_What needs to be done_
Format the lines of the listing from the one containing "pose: elev=113.2 azim=210.9" through the end of the listing, inclusive, as a Markdown table with the columns Row and Line. Number each line in the Row column, and leave out blank lines.

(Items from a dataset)
_ _ _ _ _ _ _

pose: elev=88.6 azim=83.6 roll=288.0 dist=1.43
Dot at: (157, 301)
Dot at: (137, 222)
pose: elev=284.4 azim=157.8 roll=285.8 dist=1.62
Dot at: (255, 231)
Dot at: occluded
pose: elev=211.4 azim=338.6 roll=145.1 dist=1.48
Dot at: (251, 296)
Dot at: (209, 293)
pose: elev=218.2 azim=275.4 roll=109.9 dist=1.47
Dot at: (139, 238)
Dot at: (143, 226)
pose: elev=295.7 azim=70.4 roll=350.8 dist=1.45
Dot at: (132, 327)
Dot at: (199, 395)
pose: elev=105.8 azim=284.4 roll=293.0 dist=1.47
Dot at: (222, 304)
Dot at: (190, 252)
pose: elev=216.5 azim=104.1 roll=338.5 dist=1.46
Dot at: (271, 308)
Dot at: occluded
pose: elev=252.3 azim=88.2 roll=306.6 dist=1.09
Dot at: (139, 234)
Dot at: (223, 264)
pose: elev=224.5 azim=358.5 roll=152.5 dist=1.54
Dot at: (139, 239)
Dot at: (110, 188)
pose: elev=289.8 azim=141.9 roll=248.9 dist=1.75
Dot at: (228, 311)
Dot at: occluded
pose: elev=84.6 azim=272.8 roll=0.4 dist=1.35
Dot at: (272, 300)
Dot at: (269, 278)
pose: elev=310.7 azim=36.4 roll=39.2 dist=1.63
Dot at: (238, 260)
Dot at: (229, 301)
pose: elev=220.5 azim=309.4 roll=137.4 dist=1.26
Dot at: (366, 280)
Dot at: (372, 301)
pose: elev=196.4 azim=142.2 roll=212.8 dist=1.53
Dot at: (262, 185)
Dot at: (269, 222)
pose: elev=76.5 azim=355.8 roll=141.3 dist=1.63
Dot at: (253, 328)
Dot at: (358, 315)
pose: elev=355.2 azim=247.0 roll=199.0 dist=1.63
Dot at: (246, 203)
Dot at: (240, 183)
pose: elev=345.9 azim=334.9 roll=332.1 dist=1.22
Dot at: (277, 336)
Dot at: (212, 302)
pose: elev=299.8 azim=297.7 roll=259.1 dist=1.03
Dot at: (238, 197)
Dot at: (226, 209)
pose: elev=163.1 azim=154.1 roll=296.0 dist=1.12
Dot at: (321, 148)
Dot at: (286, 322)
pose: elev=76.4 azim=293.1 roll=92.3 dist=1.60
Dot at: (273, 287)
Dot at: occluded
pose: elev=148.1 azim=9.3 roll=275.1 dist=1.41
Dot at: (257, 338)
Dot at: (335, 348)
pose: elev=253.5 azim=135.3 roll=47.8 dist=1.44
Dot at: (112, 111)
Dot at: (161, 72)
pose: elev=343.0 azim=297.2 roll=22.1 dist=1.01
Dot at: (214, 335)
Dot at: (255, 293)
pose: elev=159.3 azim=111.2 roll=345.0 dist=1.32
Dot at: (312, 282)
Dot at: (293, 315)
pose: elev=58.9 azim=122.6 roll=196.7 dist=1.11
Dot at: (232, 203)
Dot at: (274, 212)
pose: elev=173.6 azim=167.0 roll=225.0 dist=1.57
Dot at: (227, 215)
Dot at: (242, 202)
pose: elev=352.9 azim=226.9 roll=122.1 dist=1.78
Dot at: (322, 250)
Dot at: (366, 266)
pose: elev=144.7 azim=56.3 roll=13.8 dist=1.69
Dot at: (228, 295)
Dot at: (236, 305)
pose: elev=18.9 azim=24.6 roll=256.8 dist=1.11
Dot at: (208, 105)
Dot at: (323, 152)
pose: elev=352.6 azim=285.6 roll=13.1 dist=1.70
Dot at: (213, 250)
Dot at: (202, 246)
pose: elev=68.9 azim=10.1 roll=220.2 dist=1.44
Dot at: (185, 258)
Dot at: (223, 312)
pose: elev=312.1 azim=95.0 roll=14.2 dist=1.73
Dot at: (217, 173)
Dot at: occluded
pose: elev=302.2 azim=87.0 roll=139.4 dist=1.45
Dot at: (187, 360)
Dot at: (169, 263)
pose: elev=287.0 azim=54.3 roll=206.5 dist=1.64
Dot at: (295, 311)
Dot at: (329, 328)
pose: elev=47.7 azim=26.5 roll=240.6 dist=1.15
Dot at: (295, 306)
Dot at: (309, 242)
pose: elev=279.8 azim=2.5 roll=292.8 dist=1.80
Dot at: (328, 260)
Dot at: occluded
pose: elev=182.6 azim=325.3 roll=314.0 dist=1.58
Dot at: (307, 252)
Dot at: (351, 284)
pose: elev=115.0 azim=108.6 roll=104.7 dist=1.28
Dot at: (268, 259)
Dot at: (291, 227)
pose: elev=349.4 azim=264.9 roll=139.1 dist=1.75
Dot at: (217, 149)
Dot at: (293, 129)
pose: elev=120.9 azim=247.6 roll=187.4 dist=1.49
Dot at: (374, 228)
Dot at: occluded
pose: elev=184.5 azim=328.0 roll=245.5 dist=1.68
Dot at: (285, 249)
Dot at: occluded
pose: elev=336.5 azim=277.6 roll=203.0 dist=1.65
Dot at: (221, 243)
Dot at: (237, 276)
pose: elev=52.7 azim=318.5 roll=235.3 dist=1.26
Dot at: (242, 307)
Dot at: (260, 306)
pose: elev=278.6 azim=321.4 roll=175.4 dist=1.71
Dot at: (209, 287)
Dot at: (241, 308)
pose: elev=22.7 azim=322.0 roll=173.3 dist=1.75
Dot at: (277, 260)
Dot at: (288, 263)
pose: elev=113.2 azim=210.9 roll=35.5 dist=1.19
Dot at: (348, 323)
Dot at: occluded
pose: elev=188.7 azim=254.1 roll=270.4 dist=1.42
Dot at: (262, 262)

_ _ _ _ _ _ _

_The answer_
| Row | Line |
|---|---|
| 1 | pose: elev=113.2 azim=210.9 roll=35.5 dist=1.19 |
| 2 | Dot at: (348, 323) |
| 3 | Dot at: occluded |
| 4 | pose: elev=188.7 azim=254.1 roll=270.4 dist=1.42 |
| 5 | Dot at: (262, 262) |